Es ist dunkle Nacht. Die Straßenbeleuchtung ist ausgeschaltet, ebenso die Leuchtreklame. Unter den vielen Menschen auf der Rambla Nova herrscht eine Art angespannter Ruhe. Bald beginnt in der Ferne ein archaisches Trommeln. Plötzlich Donnergrollen, Feuerschein, Rauch steigt auf. Noch ist es weit entfernt, man kann nur ahnen, was dort gerade für ein Inferno losgebrochen ist.

Das Feuer erlischt wieder, aber das Trommeln dauert an und rückt langsam, aber unaufhaltsam näher. Jetzt hört man auch die Gralles. Es dauert nun nicht mehr lange, bis der erste Feuerteufel da ist.

Correfoc

Ehe ich’s mir recht versehe, stehe ich im Feuerregen und hole mir Brandblasen.

Correfoc

Zwischendurch ebbt das Getöse ab, die Fackelträger müssen nachlegen.

Correfoc

Der Feuerzug wird begleitet von grotesken Drachen.

Correfoc

Gut anderthalb Stunden dauert es, bis alle Dämonen wieder dort hin verschwunden sind, wo sie herkamen. Doch die Ruhe ist nur von kurzer Dauer.

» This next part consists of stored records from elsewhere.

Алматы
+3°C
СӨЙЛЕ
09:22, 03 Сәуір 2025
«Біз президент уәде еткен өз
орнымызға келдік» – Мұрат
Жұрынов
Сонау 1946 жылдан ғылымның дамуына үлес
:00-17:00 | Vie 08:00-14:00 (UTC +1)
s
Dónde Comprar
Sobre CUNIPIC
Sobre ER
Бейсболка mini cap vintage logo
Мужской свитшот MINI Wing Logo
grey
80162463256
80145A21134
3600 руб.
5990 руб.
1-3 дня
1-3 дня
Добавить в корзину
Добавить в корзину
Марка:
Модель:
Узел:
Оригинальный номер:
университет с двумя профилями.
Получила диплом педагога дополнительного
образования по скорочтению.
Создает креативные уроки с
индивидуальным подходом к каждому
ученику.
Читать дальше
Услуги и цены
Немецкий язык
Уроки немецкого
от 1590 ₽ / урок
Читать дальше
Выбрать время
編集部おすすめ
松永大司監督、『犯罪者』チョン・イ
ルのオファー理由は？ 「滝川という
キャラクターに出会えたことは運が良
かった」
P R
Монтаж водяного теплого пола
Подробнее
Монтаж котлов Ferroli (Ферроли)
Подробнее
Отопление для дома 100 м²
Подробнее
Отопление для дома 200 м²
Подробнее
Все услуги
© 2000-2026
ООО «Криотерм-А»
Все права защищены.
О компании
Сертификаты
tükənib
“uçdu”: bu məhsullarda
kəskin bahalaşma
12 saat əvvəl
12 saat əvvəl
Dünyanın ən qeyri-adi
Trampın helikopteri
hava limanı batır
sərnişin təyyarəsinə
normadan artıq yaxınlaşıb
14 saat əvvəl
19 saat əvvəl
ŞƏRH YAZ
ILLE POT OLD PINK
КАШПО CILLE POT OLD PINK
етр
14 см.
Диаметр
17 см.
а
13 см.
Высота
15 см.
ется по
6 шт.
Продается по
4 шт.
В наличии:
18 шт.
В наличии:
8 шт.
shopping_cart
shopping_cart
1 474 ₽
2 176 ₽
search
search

Abermals donnert es in der Ferne, doch diesmal kommen die Donnerschläge viel schneller näher als beim ersten Mal. Über die ganze Länge der Rambla ist eine Böllerkette gespannt, die jetzt entzündet ist. Die Explosionen kommen im Sekundentakt näher und die Fackelträger rennen parallel mit. Schließlich ist der Balcó del Mediterrani erreicht. Das Feuerwerk beginnt. Visca Santa Tecla!